Владимир Петров, живший в Канберре советский дипломат, попросил в Австралии политического убежища, и его бегство привело к созданию Королевской комиссии по шпионажу, вызвало потрясение в австралийской политике и дало русским иммигрантам возможность поднять свои антикоммунистические знамена и заявить о том, что они знают о коммунизме «изнутри». Хотя дело Петрова и оказалось в итоге лишь мимолетным эпизодом в истории иммигрантского антикоммунизма, оно тем не менее ознаменовало тот момент, когда русские иммигранты впервые шагнули из тени на свет и попытались сыграть хоть какую-то роль на политической сцене Австралии, а читатели австралийских газет, в свою очередь, впервые осознали, что среди множества нахлынувших в их страну в послевоенную пору «прибалтов» и других перемещенных лиц, говоривших с непонятными акцентами и носивших непроизносимые имена, есть, оказывается, и русские.
Отвечая на мучительный вопрос «кто такие русские?», я, прежде всего, придерживалась правила, что русские – это те, кто считает себя таковыми, особенно если они продолжают говорить по-русски и поддерживать какую-либо связь с русскоязычной общиной в Австралии. Для настоящей книги больше подходило бы слово «россияне», но его недостаток состоит в том, что такое определение практически невозможно выразить количественно, и оно не соотносится с официальными наименованиями национальностей, которые указываются в паспортах и других документах. Да и оно тоже подвержено изменениям, в зависимости от обстоятельств, как более чем наглядно показывает пример Ивана Николаюка: в разные моменты жизни один и тот же человек мог, даже нисколько не фальсифицируя факты своей биографии, называть себя русским или украинцем, русским или евреем и так далее. А множество людей по политическим или иным важным соображениям к подобным фальсификациям все же прибегали.

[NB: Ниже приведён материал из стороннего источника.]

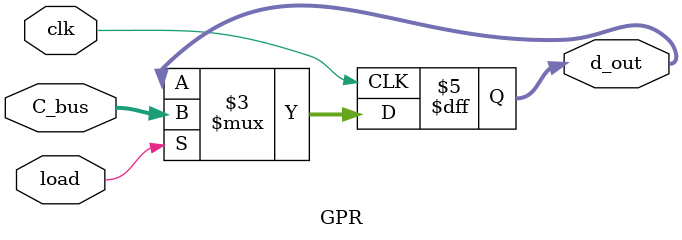
<source format=v>
`timescale 1ns / 1ps
module GPR(clk, load, C_bus, d_out);

input clk, load;
input [23:0] C_bus;
output [23:0] d_out;
reg [23:0] d_out = 24'b0;

always@(posedge clk)
	begin
		if(load) d_out <= C_bus;
	end
	
endmodule

</source>
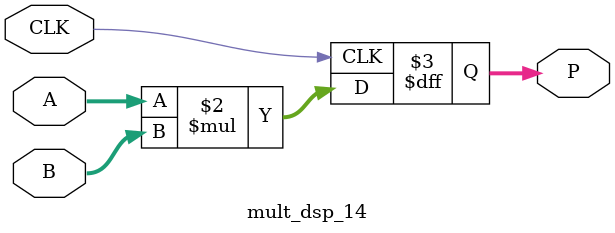
<source format=v>
module mult_dsp_14(
    input                    CLK,
    input      signed [13:0] A,
    input      signed [13:0] B,
    output reg signed [27:0] P
);
    always @ (posedge CLK) begin
        P <= A * B;
    end
endmodule


</source>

В моем рассказе фигурирует множество людей, причем обычно они появляются не однажды. Описывая какой-нибудь общий маршрут – например, выезд из Советского Союза в годы Второй мировой, – я стараюсь приводить целый ряд отдельных примеров (обычно речь о русских, в итоге эмигрировавших в Австралию), чтобы показать разнообразие обстоятельств и мотивов, которые могли заставить советского гражданина пересечь границу. Кто-то ехал добровольно, другие против своей воли; одни уезжали из-за сильной неприязни к советскому коммунистическому режиму, другие – потому, что сотрудничали с немецкими оккупантами и опасались расплаты в случае возвращения советской власти. Такова сознательная стратегия историка, желающего показать, какие сложные обстоятельства скрываются обычно за обобщениями.